**EXCERPTED RECORDS:**
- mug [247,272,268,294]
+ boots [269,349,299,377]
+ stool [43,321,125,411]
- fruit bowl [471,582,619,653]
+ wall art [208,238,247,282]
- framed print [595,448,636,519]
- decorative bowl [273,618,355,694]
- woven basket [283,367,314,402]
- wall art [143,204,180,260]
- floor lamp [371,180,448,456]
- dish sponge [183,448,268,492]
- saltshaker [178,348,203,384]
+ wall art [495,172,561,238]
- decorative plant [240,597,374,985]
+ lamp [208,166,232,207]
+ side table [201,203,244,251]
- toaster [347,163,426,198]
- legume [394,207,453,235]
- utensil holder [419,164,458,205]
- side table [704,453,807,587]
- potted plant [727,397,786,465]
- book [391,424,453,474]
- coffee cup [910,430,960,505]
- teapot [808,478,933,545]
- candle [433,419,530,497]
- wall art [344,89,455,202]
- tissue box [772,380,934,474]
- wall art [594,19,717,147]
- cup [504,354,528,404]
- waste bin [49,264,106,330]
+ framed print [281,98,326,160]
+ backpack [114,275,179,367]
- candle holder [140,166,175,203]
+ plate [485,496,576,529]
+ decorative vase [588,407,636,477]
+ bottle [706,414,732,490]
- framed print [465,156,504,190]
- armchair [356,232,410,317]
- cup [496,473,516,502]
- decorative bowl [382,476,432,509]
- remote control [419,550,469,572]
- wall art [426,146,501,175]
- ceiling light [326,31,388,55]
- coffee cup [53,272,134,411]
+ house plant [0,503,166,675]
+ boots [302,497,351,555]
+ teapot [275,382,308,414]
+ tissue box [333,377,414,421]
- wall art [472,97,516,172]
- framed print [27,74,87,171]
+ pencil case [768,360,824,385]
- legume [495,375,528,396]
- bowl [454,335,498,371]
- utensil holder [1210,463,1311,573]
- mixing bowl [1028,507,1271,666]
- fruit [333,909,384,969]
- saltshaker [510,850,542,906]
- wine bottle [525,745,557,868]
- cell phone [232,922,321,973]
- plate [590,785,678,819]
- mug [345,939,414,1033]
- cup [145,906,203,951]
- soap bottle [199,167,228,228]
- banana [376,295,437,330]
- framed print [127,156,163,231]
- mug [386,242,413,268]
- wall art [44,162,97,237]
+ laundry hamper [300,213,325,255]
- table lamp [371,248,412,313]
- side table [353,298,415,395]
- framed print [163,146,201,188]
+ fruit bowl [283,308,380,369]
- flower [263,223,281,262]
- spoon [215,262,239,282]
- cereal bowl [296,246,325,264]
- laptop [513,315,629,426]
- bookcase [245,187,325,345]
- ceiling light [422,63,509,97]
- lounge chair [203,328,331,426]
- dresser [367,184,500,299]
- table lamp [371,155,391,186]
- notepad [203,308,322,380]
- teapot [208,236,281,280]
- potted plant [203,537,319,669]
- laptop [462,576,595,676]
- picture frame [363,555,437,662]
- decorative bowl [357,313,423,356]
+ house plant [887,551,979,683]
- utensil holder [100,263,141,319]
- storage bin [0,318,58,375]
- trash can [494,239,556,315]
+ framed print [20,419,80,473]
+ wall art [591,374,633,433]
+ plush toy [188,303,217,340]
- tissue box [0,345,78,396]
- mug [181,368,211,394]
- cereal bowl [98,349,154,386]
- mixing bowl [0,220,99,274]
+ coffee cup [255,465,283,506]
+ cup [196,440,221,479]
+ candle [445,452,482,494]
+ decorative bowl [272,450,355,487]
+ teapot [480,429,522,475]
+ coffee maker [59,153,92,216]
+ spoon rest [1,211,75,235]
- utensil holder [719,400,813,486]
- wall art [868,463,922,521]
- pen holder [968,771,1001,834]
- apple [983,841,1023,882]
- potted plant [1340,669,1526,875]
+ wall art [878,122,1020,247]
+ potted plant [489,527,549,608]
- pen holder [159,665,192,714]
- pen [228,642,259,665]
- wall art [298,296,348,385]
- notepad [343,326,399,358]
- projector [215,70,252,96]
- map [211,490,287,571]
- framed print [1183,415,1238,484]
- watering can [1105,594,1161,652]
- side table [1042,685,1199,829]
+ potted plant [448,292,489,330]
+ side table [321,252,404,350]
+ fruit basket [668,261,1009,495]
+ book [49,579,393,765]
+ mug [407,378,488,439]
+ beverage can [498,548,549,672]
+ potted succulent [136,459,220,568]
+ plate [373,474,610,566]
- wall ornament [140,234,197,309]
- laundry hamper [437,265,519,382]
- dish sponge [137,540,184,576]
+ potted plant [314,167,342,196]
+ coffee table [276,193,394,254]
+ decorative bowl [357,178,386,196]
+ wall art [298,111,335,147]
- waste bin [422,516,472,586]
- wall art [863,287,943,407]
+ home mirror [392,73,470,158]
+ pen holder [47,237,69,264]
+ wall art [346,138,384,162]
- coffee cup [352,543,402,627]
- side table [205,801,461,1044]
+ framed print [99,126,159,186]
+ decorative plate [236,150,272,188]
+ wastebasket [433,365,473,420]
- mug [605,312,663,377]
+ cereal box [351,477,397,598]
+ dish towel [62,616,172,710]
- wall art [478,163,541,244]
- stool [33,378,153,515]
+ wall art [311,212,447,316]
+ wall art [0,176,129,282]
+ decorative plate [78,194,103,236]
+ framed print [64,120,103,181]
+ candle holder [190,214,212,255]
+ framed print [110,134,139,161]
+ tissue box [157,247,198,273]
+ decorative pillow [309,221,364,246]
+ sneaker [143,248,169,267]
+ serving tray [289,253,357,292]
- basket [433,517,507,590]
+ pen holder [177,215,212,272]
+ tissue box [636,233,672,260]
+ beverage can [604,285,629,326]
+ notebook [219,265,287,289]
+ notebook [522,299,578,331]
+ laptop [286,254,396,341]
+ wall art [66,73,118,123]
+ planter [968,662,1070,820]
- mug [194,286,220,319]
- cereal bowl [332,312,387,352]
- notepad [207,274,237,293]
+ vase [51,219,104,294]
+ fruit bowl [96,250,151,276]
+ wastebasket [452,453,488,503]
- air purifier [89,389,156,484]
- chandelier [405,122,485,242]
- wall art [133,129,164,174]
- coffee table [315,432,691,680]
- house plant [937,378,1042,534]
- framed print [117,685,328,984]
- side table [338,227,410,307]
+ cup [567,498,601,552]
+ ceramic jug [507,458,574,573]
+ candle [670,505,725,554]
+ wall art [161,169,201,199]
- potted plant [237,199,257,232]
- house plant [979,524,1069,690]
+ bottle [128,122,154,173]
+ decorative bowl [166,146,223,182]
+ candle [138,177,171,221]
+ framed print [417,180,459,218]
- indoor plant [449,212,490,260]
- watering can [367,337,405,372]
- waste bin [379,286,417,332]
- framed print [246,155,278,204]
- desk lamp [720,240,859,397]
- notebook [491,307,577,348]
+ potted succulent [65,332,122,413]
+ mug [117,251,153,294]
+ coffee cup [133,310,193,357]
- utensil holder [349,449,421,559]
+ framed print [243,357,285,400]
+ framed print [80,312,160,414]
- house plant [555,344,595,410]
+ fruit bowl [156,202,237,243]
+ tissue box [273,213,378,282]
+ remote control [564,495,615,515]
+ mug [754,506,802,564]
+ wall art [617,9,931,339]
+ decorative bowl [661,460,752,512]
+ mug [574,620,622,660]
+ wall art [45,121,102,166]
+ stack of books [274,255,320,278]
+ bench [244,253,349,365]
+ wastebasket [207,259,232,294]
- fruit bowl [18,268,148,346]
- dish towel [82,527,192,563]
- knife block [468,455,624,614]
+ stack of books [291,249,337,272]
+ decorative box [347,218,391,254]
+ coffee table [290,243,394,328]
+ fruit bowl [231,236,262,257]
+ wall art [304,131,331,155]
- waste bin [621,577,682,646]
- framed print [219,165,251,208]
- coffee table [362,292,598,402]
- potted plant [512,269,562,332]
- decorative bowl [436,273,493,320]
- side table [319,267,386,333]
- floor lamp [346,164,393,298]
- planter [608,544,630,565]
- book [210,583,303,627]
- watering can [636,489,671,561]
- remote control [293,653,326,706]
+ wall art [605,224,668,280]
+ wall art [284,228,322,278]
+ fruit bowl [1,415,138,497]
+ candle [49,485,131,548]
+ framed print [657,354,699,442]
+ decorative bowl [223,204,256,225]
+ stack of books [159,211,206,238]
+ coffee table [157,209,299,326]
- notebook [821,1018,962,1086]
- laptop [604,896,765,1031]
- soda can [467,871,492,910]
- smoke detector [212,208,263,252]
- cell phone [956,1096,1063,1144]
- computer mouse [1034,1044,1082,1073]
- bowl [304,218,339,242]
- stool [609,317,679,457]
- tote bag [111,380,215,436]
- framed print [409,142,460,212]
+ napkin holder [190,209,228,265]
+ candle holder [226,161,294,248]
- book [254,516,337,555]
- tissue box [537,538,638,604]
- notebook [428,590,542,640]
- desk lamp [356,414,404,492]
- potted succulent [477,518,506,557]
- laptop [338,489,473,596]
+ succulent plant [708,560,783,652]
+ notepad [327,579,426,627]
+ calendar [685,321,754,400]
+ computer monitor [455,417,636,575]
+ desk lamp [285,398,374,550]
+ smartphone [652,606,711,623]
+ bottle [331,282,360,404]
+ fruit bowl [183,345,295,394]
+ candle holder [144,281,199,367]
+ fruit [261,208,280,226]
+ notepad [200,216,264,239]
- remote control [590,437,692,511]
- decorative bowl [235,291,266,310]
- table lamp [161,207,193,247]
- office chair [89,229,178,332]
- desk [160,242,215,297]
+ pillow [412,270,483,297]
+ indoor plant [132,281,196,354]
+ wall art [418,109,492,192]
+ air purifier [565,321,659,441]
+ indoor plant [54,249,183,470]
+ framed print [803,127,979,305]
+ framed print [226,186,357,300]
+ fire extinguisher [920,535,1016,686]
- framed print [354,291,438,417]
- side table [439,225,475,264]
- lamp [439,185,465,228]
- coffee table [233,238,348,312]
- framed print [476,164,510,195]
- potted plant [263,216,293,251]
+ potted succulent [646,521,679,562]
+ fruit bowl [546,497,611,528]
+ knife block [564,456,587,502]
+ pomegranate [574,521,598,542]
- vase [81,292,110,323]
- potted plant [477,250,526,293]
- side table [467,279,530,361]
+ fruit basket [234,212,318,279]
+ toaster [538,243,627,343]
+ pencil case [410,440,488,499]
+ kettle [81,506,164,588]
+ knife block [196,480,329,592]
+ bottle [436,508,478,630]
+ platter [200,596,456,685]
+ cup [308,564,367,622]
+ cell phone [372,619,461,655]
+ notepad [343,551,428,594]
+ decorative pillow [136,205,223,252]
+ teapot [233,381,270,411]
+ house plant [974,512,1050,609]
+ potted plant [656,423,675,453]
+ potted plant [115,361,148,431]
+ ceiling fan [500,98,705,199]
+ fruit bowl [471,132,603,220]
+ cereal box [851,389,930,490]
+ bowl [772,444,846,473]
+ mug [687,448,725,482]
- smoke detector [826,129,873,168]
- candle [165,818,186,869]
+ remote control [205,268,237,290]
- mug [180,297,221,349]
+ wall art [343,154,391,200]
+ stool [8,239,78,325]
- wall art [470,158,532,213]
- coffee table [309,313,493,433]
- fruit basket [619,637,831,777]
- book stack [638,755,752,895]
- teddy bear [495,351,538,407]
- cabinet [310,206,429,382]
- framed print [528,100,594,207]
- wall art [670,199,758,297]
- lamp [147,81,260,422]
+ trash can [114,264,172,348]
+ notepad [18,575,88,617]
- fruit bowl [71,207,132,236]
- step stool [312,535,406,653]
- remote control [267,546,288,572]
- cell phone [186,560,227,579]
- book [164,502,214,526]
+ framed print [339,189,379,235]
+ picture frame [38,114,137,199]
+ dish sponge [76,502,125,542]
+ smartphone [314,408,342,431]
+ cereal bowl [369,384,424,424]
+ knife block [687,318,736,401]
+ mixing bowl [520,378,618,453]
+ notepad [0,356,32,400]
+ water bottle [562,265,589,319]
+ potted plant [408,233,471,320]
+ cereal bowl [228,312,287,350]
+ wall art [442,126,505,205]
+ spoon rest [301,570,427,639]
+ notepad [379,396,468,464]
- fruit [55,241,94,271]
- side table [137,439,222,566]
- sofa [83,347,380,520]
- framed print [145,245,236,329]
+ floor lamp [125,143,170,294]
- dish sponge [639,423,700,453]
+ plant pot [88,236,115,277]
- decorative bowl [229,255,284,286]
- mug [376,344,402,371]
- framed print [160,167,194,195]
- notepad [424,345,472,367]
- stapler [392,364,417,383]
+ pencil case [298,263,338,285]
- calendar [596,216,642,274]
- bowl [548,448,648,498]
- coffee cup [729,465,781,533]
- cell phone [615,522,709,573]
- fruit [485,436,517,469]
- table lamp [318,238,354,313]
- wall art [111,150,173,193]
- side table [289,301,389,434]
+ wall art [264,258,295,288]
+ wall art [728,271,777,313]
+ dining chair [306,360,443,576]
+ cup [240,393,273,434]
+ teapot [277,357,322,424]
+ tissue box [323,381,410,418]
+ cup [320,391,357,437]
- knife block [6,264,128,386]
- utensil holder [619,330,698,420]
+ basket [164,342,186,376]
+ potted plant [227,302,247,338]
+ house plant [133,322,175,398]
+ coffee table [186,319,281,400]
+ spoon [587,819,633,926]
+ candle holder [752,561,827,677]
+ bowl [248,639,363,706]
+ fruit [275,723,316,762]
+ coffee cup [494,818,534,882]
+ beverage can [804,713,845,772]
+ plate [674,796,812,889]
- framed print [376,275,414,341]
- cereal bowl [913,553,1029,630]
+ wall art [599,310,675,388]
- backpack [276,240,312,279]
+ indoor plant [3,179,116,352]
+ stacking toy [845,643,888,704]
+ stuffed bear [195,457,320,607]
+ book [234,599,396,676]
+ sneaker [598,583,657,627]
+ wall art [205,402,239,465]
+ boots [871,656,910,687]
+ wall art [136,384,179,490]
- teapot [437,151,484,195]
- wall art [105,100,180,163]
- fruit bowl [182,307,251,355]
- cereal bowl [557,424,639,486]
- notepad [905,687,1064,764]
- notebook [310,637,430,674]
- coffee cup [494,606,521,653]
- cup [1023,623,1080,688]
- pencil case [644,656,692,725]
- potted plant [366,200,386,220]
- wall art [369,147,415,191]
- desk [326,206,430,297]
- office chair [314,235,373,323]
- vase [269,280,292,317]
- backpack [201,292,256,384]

**TASK DETAILS:** Since only part of the listing is wanted, copy exactly the lines from the one holding "- bookcase [245,187,325,345]" to the one holding "- potted plant [203,537,319,669]", both included.

**ANSWER SPACE:**
- bookcase [245,187,325,345]
- ceiling light [422,63,509,97]
- lounge chair [203,328,331,426]
- dresser [367,184,500,299]
- table lamp [371,155,391,186]
- notepad [203,308,322,380]
- teapot [208,236,281,280]
- potted plant [203,537,319,669]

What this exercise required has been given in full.